§ Atividade A:
Transcreva do trecho sobre a Reforma protestante a parte que começa em "A Reforma protestante" e segue até "matizes e leituras.".
§ Atividade B:
Segundo o trecho sobre a Reforma protestante, quais princípios basilares foram apresentados por Lutero?
§ Atividade C:
Dê continuidade ao trecho sobre a Reforma protestante e o fundamentalismo evangélico a partir do ponto em que ele termina.

§ Trecho do texto:
####
A Reforma protestante desde os seus primeiros momentos buscou fundações. Conhecemos os princípios basilares apresentados por Lutero: a justificação pela fé, a sola scriptura, o livre exame dos textos sagrados cristãos e o sacerdócio universal dos fiéis. A partir desses conceitos de liberdade surgiu um conjunto de princípios em cima do qual se levantou a teologia reformada. Tal construção foi vista como base que legitimou e autorizou a expansão de uma das maiores revoluções religiosas da história humana. E, assim, surgiu a teologia reformada como fundamento de todos os protestantismos e também dos evangelicalismos, com seus diferentes matizes e leituras.

Assim, a academia quando se debruçou sobre o fundamentalismo do movimento evangélico, viu principalmente o seu lado integrista. É certo que a religiosidade evangélica é fundamentalista. MasMendonça explica o que isso significa:

“Seu apego à letra da Bíblia, ao mesmo tempo em que a interpreta dogmaticamente, tem engessado o protestantismo no cipoal da ortodoxia mais fria que pode existir. O fundamentalismo, além de violar o sagrado princípio da Reforma, que é livre exame – por ter-se especializado em publicar Bíblias com notas e referências, verdadeiros tratados teológicos --, voltou a submeter o protestantismo a um simples sistema de crenças ao qual o fiel se submete intelectualmente".[10]

Na verdade, a utilização da expressão fundamentalista para a religiosidade evangélica brasileira ou setores delanão está errada, mas se torna reducionista ao prender-se aos aspectos negativos do termo -- conservação, integrismo, retroação – e deixa de ver aspectos relacionais positivos que a busca por fundação implica.
####
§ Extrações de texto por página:
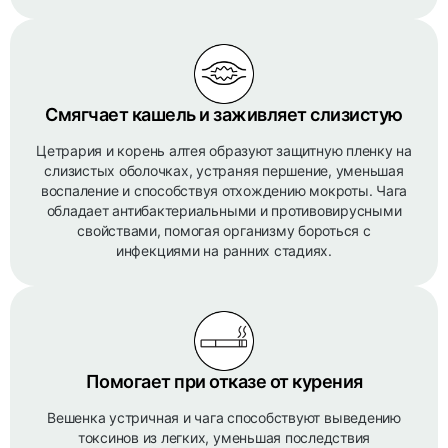
Смягчает кашель и заживляет слизистую
Цетрария и корень алтея образуют защитную пленку на
слизистых оболочках, устраняя першение, уменьшая
воспаление и способствуя отхождению мокроты. Чага
обладает антибактериальными и противовирусными
свойствами, помогая организму бороться с
инфекциями на ранних стадиях.
Помогает при отказе от курения
Вешенка устричная и чага способствуют выведению
токсинов из легких, уменьшая последствия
####
§ Resposta esperada A:
A Reforma protestante desde os seus primeiros momentos buscou fundações. Conhecemos os princípios basilares apresentados por Lutero: a justificação pela fé, a sola scriptura, o livre exame dos textos sagrados cristãos e o sacerdócio universal dos fiéis. A partir desses conceitos de liberdade surgiu um conjunto de princípios em cima do qual se levantou a teologia reformada. Tal construção foi vista como base que legitimou e autorizou a expansão de uma das maiores revoluções religiosas da história humana. E, assim, surgiu a teologia reformada como fundamento de todos os protestantismos e também dos evangelicalismos, com seus diferentes matizes e leituras.

§ Resposta esperada B:
A justificação pela fé, a sola scriptura, o livre exame dos textos sagrados cristãos e o sacerdócio universal dos fiéis.

§ Resposta esperada C:
O Brasil desde 1940 vem numa acelerada marcha de urbanização. Em 1940, 30% da população do país, 40 milhões de pessoas viviam em cidades. Em 2006, 56,3 milhões de brasileiros viviam nas nove maiores regiões metropolitanas do país. Segundo dados do IBGE (2007), hoje 83% da população moram em cidades, 140 milhões de habitantes. Portanto, 8 em cada 10 brasileiros vivem em núcleos urbanos. Parte da população urbana concentra-se no Sudeste do país, em especial em grandes áreas metropolitanas como São Paulo, 17 milhões na Grande São Paulo, e Rio de Janeiro, mais de 10 milhões na Grande Rio.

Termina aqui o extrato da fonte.